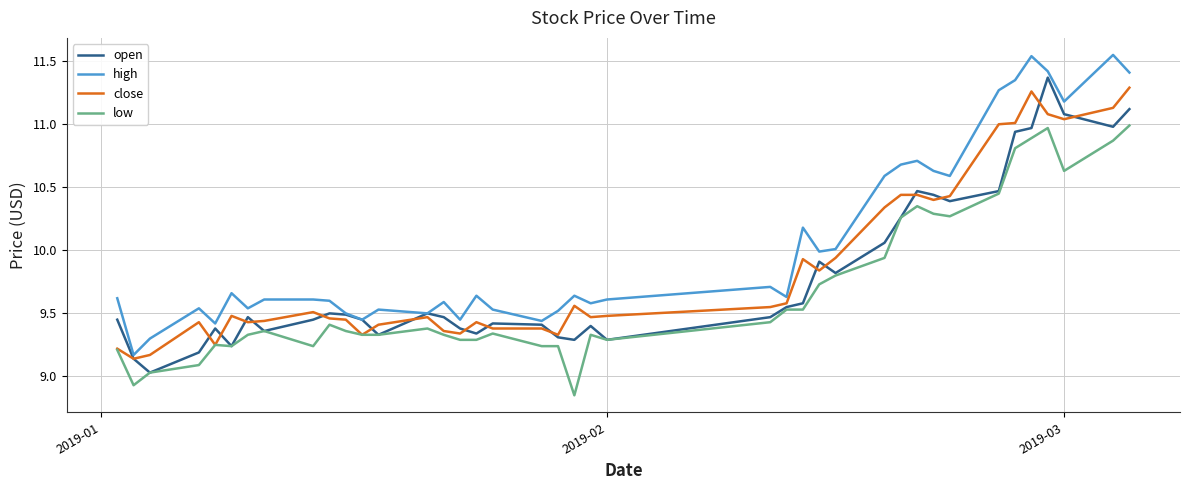

True or false: low and high intersect in this chart.

False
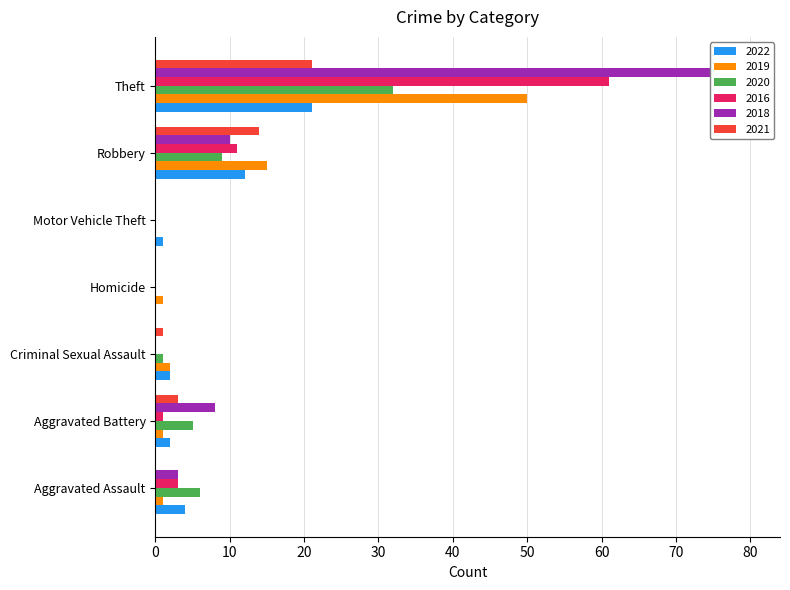

What is the difference between the 2019 values at Aggravated Assault and Theft?

49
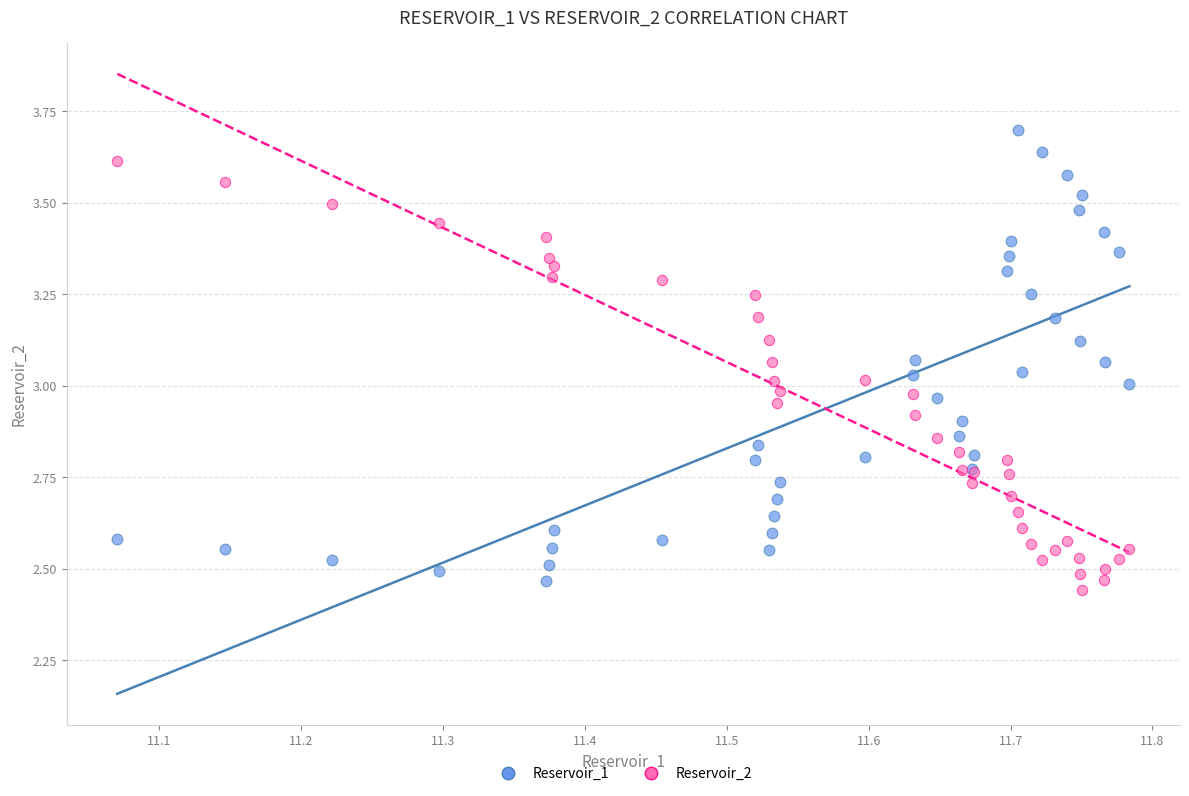

Which series contains the lowest Y value?

Reservoir_2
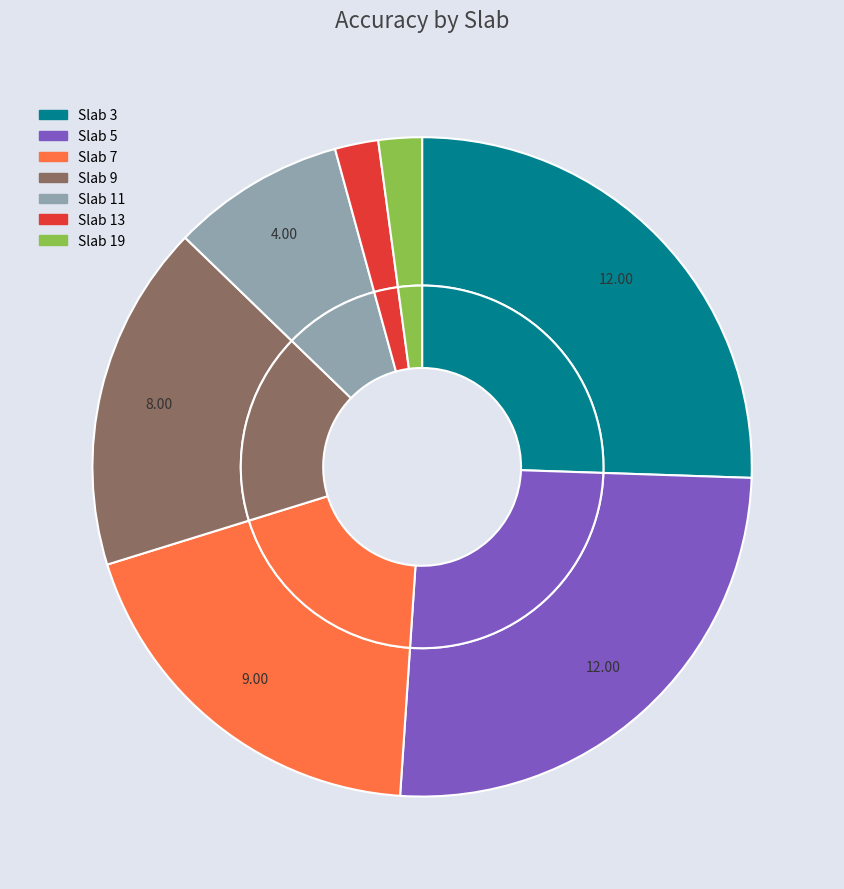

The 3 slice represents 26% of the pie. True or false?

True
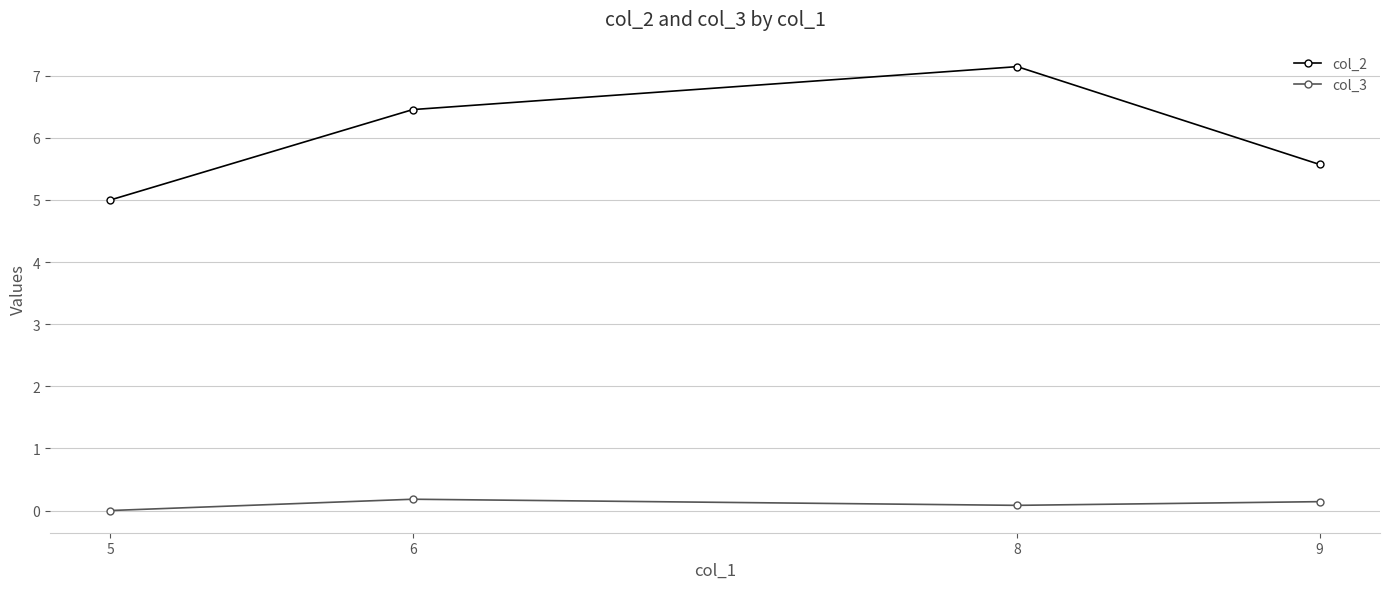

Rank the series by their maximum value, from lowest to highest.

col_3, col_2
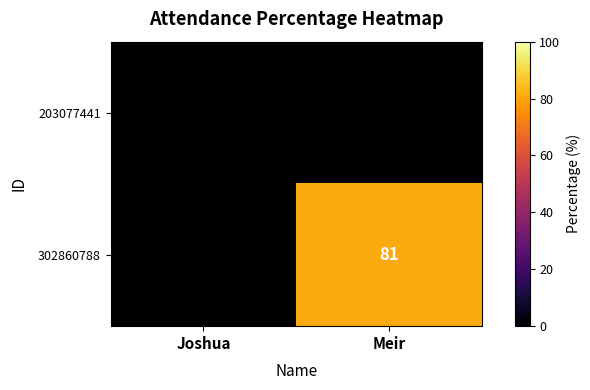

Which series has the largest total across all categories?

302860788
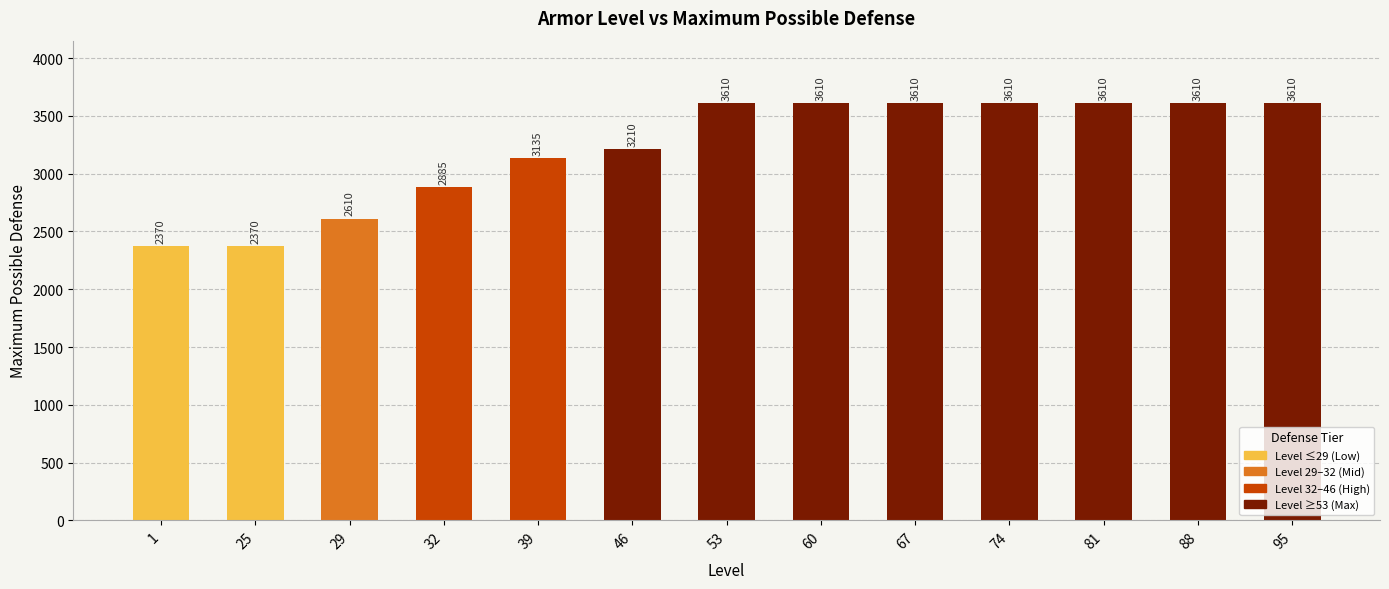

What is the average value?

3219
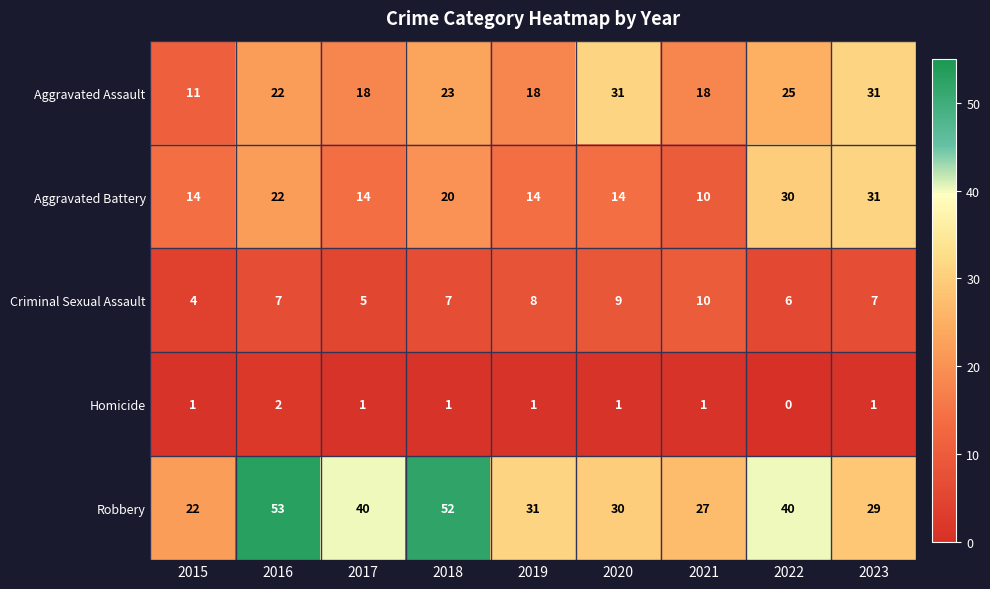

How many Homicide values are between 1 and 2?

8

### Task requirements
Format the lines above as a JSON list of strings, one string per line, with blank lines and the pictures left out.

### Exercise solution
[
  "True or false: low and high intersect in this chart.",
  "False",
  "What is the difference between the 2019 values at Aggravated Assault and Theft?",
  "49",
  "Which series contains the lowest Y value?",
  "Reservoir_2",
  "The 3 slice represents 26% of the pie. True or false?",
  "True",
  "Rank the series by their maximum value, from lowest to highest.",
  "col_3, col_2",
  "Which series has the largest total across all categories?",
  "302860788",
  "What is the average value?",
  "3219",
  "How many Homicide values are between 1 and 2?",
  "8"
]